Advent, Advent, ein Lichtlein brennt..



Heute wird in euren Heimen tatsächlich schon die dritte Kerze auf dem Adventskranz angezündet. Ich glaub es einfach nicht. Nicht nur die Tatsache, dass wir bereits ein Viertel Jahr in Cape Coast verbracht haben, sondern auch die Vorweihnachtszeit ohne Schnee, Kälte, eine heiße Schokolade o.ä. zu erleben ist ein Gefühl, das sich schlecht beschreiben lässt. Die Zeit vergeht und vergeht und manchmal würde ich sie gerne anhalten, um bestimmte Dinge vermeintlich besser realisieren zu können.
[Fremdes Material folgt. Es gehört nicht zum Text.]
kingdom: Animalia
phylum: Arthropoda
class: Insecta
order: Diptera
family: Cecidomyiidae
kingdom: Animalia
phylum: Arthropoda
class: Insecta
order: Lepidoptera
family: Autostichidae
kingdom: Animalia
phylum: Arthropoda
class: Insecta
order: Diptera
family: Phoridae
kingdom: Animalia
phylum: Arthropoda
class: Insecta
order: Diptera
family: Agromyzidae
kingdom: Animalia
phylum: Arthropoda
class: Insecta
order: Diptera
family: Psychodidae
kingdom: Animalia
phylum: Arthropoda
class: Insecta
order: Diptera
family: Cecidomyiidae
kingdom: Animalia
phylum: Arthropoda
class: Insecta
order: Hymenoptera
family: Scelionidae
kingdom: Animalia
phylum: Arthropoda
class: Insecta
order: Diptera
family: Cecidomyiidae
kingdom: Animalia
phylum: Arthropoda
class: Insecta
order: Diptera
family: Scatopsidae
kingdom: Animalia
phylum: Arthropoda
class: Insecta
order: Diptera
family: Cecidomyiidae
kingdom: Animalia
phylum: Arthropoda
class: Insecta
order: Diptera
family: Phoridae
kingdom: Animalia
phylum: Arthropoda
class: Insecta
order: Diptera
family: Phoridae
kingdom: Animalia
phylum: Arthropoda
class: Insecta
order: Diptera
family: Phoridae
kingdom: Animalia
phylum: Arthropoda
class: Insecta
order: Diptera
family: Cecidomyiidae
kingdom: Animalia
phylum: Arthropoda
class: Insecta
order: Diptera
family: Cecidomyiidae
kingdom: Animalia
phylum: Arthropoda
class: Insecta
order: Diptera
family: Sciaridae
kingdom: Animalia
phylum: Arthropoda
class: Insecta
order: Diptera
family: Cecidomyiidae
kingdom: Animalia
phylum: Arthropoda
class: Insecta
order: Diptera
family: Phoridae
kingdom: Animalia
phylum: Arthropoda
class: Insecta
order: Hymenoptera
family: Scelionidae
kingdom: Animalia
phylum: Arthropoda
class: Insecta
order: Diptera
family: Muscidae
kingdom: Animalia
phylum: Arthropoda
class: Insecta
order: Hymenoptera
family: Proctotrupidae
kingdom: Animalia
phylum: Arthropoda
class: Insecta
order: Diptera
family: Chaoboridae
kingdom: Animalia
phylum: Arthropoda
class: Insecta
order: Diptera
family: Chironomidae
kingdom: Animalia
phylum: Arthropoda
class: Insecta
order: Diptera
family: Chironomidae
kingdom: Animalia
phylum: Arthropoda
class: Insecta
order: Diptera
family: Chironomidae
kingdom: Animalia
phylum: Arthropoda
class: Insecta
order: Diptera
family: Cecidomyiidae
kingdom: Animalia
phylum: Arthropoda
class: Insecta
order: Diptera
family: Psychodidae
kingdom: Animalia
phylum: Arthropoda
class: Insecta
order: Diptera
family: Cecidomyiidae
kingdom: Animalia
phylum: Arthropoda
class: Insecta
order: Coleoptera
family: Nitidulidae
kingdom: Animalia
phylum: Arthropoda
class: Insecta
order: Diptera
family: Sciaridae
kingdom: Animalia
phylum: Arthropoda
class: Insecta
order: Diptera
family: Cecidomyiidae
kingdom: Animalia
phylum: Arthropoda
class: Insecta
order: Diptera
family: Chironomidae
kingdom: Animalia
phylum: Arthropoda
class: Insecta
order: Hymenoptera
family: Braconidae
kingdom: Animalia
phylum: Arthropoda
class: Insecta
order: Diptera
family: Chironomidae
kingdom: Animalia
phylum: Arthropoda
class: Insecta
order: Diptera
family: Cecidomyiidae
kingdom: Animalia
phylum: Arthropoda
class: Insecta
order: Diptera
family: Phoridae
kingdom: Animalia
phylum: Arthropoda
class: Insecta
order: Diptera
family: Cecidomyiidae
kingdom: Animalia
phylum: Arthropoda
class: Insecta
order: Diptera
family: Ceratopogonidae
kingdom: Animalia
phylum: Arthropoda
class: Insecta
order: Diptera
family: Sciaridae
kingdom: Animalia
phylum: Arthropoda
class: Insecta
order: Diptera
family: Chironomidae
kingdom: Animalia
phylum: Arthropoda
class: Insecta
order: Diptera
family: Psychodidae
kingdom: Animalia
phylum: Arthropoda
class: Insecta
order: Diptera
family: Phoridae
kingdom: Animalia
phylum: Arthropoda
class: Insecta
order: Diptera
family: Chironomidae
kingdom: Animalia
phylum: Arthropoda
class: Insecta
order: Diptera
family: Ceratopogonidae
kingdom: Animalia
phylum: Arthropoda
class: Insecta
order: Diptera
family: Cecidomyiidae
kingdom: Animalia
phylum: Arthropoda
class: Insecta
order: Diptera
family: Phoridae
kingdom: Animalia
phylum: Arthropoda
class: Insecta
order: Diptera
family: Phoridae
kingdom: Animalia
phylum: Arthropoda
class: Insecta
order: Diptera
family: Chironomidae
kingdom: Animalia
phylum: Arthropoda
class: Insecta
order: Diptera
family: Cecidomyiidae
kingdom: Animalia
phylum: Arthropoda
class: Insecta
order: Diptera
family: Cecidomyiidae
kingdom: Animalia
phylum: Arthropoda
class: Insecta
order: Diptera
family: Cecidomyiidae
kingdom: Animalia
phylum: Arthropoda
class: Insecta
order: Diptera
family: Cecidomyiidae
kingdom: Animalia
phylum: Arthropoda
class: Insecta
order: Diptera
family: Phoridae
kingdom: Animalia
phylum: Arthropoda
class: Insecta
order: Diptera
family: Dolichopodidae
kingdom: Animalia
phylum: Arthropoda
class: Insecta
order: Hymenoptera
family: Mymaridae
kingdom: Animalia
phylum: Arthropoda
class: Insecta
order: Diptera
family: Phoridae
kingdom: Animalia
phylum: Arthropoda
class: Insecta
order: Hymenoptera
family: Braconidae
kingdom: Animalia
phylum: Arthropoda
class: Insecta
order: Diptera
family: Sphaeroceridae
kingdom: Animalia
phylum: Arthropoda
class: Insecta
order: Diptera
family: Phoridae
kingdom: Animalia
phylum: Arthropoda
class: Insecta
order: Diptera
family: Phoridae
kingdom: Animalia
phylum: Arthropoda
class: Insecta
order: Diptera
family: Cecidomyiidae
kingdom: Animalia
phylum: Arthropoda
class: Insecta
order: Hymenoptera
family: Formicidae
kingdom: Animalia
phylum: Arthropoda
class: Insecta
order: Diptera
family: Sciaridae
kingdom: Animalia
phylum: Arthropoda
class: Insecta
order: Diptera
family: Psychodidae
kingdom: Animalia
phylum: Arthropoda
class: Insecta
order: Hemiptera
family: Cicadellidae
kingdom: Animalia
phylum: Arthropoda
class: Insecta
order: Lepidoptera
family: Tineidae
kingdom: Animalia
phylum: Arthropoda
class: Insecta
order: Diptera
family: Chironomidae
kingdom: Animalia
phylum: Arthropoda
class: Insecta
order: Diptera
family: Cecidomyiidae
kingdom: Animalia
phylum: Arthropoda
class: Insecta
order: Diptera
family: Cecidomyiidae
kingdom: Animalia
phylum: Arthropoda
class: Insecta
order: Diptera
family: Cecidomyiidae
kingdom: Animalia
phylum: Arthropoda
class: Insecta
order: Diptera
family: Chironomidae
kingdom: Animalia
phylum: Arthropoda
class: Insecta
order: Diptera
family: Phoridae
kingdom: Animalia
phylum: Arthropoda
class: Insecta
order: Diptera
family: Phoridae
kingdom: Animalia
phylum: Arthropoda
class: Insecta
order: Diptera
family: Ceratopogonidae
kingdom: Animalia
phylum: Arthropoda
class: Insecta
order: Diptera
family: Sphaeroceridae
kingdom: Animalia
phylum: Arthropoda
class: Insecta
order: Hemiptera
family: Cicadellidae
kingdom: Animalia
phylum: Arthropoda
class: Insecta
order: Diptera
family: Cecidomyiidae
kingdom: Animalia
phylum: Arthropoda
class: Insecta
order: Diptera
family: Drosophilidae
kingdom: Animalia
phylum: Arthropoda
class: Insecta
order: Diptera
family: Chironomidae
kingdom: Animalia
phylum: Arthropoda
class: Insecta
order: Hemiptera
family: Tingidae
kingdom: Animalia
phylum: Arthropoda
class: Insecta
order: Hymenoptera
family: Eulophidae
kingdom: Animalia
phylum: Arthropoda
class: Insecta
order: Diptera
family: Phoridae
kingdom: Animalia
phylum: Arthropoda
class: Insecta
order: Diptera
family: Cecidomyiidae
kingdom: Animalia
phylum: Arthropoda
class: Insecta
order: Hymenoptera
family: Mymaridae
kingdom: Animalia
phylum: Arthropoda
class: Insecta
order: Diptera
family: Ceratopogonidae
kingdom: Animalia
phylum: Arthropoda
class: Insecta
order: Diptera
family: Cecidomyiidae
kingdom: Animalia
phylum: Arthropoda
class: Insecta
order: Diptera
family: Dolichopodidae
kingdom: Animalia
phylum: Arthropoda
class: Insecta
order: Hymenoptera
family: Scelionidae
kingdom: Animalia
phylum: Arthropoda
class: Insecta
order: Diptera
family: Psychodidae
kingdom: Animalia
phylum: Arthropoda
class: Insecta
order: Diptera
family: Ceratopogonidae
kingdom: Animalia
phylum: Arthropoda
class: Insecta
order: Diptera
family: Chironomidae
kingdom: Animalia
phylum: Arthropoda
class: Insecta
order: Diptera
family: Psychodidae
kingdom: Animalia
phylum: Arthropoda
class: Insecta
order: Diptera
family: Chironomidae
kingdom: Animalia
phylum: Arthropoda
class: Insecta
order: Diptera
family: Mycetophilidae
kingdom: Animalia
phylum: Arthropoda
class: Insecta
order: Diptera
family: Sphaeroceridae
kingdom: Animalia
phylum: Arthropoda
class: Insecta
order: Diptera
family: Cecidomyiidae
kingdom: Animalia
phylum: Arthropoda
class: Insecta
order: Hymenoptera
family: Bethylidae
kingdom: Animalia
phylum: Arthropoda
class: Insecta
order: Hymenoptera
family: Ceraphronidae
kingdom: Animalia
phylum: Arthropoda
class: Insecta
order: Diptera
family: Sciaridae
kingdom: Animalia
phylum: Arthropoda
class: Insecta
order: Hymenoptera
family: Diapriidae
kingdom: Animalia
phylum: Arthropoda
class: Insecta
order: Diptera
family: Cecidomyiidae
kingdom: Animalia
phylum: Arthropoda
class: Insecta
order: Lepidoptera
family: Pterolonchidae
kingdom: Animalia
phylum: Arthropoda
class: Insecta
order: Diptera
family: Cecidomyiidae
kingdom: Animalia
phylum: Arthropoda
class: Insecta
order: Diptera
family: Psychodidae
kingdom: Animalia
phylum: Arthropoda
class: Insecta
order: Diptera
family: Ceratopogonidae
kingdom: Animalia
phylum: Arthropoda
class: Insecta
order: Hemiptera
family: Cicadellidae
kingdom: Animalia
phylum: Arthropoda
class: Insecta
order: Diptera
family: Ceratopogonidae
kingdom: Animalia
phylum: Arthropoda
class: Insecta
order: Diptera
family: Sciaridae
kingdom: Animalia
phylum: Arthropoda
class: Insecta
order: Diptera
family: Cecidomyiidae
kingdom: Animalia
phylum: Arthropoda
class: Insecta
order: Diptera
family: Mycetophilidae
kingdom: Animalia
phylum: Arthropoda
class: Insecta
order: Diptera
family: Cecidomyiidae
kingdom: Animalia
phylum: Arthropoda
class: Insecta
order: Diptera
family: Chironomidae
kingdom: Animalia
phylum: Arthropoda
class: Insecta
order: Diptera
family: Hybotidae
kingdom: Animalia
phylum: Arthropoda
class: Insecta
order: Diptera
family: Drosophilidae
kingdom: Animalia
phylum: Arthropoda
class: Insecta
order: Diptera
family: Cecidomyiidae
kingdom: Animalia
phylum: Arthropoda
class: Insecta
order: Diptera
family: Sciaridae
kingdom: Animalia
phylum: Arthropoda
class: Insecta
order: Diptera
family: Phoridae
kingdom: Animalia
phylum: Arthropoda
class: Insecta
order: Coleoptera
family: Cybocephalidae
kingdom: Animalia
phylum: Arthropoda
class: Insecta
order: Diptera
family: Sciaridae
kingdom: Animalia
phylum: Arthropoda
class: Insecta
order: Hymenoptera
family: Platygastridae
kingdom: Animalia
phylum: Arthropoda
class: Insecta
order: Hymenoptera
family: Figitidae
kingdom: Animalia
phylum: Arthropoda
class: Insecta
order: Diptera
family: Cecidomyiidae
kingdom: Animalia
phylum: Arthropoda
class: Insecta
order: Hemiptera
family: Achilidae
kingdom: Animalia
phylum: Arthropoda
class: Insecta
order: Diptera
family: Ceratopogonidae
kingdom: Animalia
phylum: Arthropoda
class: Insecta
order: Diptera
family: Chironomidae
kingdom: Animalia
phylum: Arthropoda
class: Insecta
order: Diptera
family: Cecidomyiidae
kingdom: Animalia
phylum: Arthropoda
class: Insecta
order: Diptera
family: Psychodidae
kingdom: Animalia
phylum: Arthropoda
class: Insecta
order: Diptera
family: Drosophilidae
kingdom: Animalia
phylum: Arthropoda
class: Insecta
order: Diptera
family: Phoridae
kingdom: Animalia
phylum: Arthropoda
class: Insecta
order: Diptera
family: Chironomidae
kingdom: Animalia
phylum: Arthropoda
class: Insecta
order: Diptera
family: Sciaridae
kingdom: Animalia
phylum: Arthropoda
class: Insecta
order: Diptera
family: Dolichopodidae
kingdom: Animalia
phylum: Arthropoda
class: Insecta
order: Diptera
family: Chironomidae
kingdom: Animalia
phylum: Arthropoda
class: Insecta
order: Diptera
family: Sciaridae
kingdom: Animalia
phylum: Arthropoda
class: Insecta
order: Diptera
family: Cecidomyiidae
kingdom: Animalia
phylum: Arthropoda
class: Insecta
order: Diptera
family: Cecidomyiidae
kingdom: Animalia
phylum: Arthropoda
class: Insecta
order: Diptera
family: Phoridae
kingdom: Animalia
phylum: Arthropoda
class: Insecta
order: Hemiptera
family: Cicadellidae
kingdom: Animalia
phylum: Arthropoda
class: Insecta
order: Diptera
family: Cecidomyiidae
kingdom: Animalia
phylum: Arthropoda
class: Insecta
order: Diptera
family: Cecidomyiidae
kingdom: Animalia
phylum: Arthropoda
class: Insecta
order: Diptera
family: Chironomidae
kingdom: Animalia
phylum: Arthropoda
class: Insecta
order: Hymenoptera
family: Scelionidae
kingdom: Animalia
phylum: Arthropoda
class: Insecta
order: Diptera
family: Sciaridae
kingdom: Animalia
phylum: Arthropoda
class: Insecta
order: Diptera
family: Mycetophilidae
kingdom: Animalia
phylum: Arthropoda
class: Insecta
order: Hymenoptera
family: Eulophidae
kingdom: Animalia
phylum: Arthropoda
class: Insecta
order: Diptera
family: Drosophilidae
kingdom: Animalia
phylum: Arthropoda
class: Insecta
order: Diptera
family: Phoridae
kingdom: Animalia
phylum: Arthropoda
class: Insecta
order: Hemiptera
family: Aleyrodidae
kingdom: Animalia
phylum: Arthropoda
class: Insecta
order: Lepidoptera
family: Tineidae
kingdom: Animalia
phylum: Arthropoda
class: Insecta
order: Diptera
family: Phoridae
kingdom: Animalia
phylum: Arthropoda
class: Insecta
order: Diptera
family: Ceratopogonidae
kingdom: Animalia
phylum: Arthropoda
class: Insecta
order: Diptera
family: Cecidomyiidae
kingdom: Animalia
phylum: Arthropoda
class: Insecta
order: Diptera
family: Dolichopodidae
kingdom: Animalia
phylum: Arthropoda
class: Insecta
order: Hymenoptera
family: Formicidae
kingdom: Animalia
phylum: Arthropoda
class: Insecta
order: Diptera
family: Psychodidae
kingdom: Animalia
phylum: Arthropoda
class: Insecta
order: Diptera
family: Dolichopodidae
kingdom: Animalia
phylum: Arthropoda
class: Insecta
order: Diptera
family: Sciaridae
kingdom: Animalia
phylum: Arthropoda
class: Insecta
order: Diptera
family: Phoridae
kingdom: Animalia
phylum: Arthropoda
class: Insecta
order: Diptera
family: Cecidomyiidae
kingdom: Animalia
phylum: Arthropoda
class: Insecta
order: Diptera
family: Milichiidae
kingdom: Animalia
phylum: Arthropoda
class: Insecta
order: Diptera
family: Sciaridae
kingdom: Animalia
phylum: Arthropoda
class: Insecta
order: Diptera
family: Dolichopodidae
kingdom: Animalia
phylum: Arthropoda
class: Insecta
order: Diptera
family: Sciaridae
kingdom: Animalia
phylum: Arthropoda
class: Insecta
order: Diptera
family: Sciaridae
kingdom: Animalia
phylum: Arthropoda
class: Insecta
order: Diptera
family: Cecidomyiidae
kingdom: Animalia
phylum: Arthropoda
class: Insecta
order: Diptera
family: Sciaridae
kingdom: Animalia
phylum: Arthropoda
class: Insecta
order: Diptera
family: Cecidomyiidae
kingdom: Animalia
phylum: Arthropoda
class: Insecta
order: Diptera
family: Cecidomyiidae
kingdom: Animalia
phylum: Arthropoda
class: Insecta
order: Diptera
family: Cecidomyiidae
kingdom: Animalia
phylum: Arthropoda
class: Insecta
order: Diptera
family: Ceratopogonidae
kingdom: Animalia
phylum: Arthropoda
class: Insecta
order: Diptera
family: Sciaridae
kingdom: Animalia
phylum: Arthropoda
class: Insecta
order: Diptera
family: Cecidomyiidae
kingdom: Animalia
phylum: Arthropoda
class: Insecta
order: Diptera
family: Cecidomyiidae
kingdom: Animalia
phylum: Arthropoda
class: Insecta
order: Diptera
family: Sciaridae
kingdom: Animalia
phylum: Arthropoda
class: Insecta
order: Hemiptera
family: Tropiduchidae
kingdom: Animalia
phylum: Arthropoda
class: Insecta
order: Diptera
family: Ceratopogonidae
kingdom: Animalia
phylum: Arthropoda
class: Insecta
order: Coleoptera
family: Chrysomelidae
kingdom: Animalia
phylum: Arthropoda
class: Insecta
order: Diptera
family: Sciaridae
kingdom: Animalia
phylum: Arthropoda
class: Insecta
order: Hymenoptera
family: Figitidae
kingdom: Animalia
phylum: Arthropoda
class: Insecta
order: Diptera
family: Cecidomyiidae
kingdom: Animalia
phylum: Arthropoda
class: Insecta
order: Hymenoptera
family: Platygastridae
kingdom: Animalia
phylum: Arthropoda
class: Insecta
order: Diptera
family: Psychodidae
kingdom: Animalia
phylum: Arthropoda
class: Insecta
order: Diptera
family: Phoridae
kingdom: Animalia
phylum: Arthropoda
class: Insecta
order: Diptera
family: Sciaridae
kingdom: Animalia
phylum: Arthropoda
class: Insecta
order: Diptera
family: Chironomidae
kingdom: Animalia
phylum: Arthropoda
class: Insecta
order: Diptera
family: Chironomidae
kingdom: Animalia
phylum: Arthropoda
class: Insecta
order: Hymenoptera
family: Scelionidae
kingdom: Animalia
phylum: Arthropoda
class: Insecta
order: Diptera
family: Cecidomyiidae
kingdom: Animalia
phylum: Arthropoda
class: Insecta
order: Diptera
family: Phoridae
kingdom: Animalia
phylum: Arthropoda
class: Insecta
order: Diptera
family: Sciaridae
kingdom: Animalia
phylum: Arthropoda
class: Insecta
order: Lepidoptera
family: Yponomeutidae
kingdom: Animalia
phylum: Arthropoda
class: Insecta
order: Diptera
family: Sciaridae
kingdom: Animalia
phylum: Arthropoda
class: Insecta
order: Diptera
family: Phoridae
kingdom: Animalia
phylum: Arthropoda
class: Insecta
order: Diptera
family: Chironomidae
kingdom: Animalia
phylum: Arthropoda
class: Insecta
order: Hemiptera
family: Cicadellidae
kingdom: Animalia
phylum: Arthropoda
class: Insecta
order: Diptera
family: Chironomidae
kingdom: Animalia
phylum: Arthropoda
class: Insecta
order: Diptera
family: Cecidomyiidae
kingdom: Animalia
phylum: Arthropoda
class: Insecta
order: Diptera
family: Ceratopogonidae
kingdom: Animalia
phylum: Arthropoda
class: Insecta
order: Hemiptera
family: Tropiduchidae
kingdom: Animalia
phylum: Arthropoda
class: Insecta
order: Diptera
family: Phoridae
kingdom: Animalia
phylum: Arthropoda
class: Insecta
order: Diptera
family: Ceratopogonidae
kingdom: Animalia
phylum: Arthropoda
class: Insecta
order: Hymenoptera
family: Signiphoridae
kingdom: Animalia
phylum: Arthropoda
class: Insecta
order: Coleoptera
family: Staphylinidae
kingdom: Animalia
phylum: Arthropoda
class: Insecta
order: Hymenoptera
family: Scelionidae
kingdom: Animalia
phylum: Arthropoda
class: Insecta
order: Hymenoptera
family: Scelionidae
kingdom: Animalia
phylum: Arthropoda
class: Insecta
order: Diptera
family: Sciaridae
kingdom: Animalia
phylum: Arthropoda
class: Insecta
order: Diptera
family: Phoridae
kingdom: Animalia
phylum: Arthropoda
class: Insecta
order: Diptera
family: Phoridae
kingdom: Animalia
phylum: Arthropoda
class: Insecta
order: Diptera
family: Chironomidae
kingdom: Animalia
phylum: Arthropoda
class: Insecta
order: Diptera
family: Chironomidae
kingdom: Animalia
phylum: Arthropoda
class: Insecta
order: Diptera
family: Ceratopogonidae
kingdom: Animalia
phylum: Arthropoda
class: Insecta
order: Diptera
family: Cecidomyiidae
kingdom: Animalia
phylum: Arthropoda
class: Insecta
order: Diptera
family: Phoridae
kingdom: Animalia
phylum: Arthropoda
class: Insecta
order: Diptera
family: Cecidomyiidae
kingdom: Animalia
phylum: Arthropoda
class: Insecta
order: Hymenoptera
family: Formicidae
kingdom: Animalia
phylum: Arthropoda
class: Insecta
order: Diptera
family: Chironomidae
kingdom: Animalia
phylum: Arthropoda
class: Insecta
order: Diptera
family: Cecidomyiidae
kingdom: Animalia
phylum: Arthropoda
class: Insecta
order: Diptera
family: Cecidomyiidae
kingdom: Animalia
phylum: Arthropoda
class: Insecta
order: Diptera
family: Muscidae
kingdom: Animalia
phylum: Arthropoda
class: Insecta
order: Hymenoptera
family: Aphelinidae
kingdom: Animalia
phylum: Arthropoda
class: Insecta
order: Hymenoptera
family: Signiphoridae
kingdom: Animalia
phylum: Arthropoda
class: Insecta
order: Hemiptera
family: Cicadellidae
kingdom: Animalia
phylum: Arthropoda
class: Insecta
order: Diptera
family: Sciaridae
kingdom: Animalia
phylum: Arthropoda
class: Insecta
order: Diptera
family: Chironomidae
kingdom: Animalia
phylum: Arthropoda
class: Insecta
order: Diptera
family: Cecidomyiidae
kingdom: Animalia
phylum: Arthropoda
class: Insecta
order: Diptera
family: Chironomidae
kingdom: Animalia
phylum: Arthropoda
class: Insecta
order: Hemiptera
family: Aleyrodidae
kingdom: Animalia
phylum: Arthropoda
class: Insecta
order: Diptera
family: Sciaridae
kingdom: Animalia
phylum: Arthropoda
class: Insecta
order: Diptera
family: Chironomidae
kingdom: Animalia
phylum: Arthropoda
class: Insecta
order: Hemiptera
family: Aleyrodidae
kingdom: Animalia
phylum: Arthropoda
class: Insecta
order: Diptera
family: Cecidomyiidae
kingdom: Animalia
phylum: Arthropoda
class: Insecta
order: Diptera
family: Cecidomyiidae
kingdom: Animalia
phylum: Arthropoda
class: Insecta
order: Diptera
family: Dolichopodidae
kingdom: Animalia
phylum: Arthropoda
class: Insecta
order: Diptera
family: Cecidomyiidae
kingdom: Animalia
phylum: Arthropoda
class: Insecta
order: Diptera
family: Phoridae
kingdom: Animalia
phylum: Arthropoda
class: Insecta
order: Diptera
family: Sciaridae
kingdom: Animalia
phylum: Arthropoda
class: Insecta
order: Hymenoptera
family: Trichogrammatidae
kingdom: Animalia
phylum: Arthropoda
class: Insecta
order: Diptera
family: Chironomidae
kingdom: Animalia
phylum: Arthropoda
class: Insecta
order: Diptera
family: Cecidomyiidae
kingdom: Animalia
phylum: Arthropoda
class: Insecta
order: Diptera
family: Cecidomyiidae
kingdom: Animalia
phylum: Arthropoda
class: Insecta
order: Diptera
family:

Die Weihnachtszeit hat im Prinzip, wenn man an die Weihnachtsgeschichte denkt, nicht viel mit Schnee, Kälte, Weihnachtsmärken, Glühwein trinken oder anderen Dingen zu tun. Doch wenn man diese 19 Jahre seines Lebens so verbracht hat, dann gehören gewisse Dinge einfach dazu. So kommt es wahrscheinlich dazu, dass die Weihnachtsstimmung noch nicht ganz aufkommt und man darauf wartet, dass man endlich die jährliche Vorfreude auf das Fest erleben kann. Aber nun gut, ein interessante Erfahrung stellt es sicherlich auch dar, das Fest gemeinsam mit einer wunderbaren WG am Strand zu verbringen.


Wahrscheinlich kann gerade jetzt die Vorfreude noch nicht ganz aufkommen, da ich viel Zeit damit verbringe, mich im Bett auszuruhen. Auch mich hat die Malaria-Mücke erwischt, aber es hat ja auch etwas Gutes: ich habe endlich viieel Zeit, mich zu melden. :-) Blödes Timing ist es trotzdem, da Sassi und ich seit Freitag „Schulferien“ haben und uns eigentlich mit dem Rucksack auf in die ungewisse „Western Region“ machen wollten. Naja, ihr wisst ja, alles mit der Zeit! ;-)

Jetzt erst mal zu den wichtigen Dingen, die sich momentan in Cape Coast abspielen: Es gibt einen neuen Präsidenten (John Mahama) und eine neue Partei, die an der Spitze steht (NDC). Nachdem was ich euch über die politische Euphorie dieses Landes erzählt hab, könnt ihr euch wahrscheinlich denken, wie es während der Wahlen hier zuging. Vor allem in den Tagen kurz vor den Wahlen haben die Parteien nochmal alles aufgefahren, um die Bevölkerung zu beeindrucken. Jeden Sonntag konnte man eine riesen Menschenmenge (sogenannte „Campaigns“) dabei beobachten, wie sie voller Freude und Zuversicht durch die Stadt liefen, tanzten, Spaß hatten und ihre Partei mit Leib und Seele unterstützten. Jetzt steht es fest, welche Partei gewonnen hat und immer wieder hört man Sticheleien der Anhänger von NDC, die sich über die anderen Anhänger fast ein wenig lustig machen. Sie sind nun mal mit ihren ganzen Herzen dabei und solange es nicht ausartet, kann ich mir die Gespräche auch ganz gut mit einem kleinen Grinsen anhören. Ich habe die Wahlen auf jeden Fall als sehr friedlich empfunden und bin glücklich, dass es dabei geblieben ist.
                               der nette Herr vorne rechts: Fan-Ice-Verkäufer (das wahrscheinlich beste Tüten-Eis der Welt)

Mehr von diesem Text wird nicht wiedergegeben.